FULL TEXT AVAILABLE HERE

Facts
There were multiple accused who were convicted for various offences under the Indian Penal Code, 1860 and the Arms Act, 1959.

Findings
The Supreme Court commuted the death sentence to life imprisonment. The court observed that the aggravating circumstances pertained to the crime while mitigating circumstances referred to the criminal which are distinct elements incapable of being compared. Further, it was held that though Bachan Singh sought to shift focus from the crime to the crime and the criminal, the notion of principled sentencing had not developed and the circumstances of the criminal were not considered enough. The Court observed that Machhi Singh v. State of Punjab tried to standardize the procedure but in effect made sentencing judge centric and sentencing principles were not being applied uniformly. In light of this, the Court held that where there is uncertainty as to the propriety of punishment, awarding of life imprisonment does not stand unquestionably foreclosed.

x. Manoharan v. State by Inspector of Police
CITATION: (2019) 7 SCC 716 TYPE: CRIMINAL APPEAL NOS. 1174-1175 OF 2019
CORAM: ROHINTON FALI NARIMAN, SANJIV KHANNA, SURYA KANT, JJ.
AUTHOR: ROHINTON FALI NARIMAN, J.
DECIDED ON: AUGUST 1, 2019

FULL TEXT AVAILABLE HERE

Facts
The Supreme Court was considering the appeal of a convictc sentenced to death for the rape and murder of a minor girl and the murder of her minor brother.

Findings
The Supreme Court, through the majority opinion of Justice Nariman, upheld the sentence of death imposed upon the appellant. Justice Sanjeev Khanna dissented on the question of sentence and chose the lesser sentence of life imprisonment without remission. In his dissenting opinion, Justice Khanna noted that the Court in Machhi Singh v.
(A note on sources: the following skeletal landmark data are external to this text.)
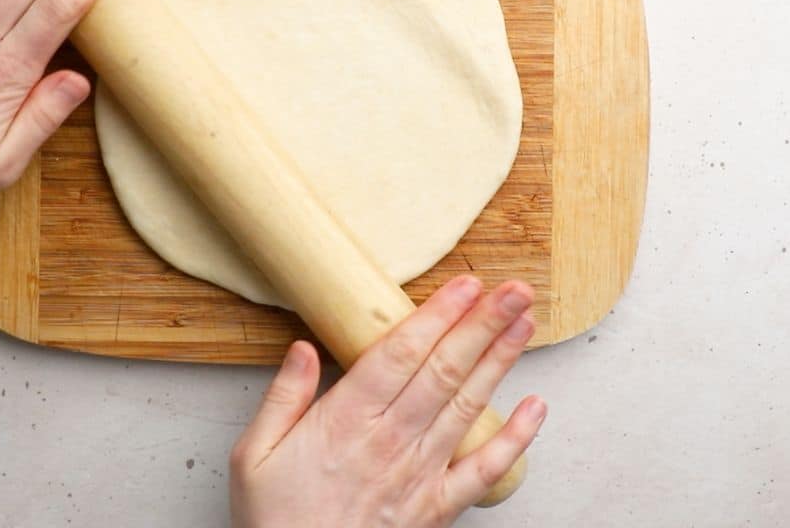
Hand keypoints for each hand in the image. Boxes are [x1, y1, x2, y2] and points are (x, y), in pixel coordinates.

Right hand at [230, 276, 545, 527]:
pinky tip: (537, 407)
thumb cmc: (275, 520)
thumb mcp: (253, 455)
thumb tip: (303, 347)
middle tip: (514, 290)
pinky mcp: (437, 508)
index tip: (465, 285)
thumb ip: (283, 397)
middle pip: (444, 371)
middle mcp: (390, 442)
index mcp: (345, 421)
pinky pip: (484, 470)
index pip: (401, 354)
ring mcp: (419, 475)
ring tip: (524, 323)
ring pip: (467, 406)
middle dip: (483, 325)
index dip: (437, 316)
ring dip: (499, 361)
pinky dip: (515, 439)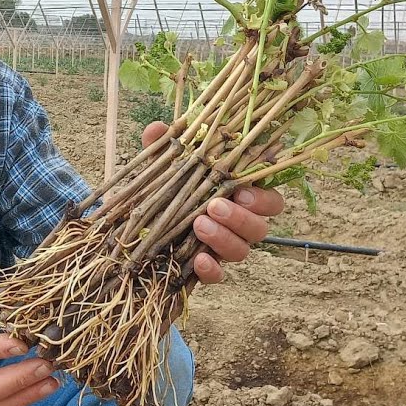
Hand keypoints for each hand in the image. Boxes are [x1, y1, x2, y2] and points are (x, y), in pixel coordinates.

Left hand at [141, 121, 285, 283]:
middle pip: (260, 227)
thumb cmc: (163, 191)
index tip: (242, 189)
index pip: (268, 198)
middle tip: (215, 206)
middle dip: (242, 217)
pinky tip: (199, 260)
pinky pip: (218, 276)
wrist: (137, 232)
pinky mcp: (205, 271)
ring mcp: (222, 249)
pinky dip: (211, 270)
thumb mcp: (163, 167)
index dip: (263, 195)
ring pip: (243, 250)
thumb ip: (164, 149)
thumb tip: (157, 129)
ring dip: (225, 238)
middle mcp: (236, 225)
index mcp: (235, 197)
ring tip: (199, 225)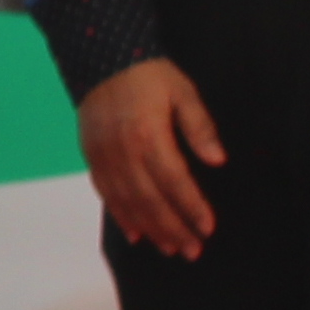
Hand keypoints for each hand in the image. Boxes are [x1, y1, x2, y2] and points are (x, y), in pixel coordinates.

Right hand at [75, 58, 227, 260]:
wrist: (101, 58)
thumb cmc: (149, 75)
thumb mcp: (183, 92)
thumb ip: (199, 127)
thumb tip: (218, 161)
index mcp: (149, 135)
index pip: (175, 181)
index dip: (192, 207)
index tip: (208, 229)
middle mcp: (124, 152)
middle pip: (150, 200)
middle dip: (173, 229)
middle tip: (192, 251)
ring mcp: (104, 156)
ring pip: (127, 202)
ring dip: (150, 229)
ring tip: (169, 249)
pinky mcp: (91, 156)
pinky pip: (105, 193)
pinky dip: (121, 216)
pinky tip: (136, 233)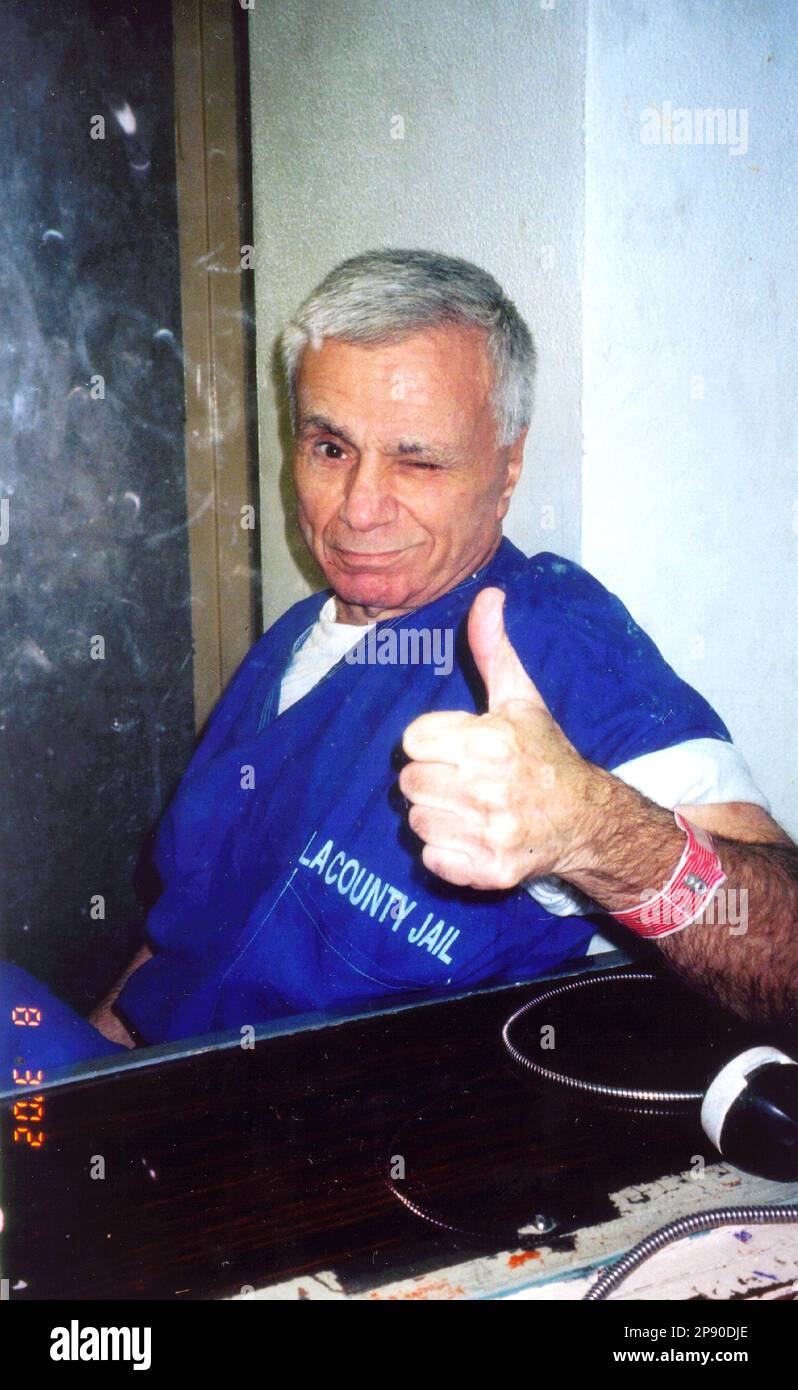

State of Punjab required two questions to be answered to determine if a case was rarest of rare. These were whether there was something uncommon about the crime which rendered life imprisonment inadequate and whether the circumstances of the crime were such that there was no alternative but to impose the death sentence. Justice Khanna opined that the five categories indicated by the Court in Machhi Singh v. State of Punjab (manner of commission of murder, motive of the murder, anti-social or abhorrent nature of the crime, magnitude of the crime and personality of the victim) related to the first question. The second question also has to be answered which could be done by reference to mitigating circumstances. He reiterated that the death sentence could be imposed only when the sentence for life is unquestionably foreclosed. In the facts of the case, Justice Khanna noted that the Appellant had confessed to the crime before a magistrate without compulsion and this, he stated, was the first step back into society and should be treated as a mitigating circumstance. He therefore opined that the appropriate punishment in this case would be life imprisonment without remission.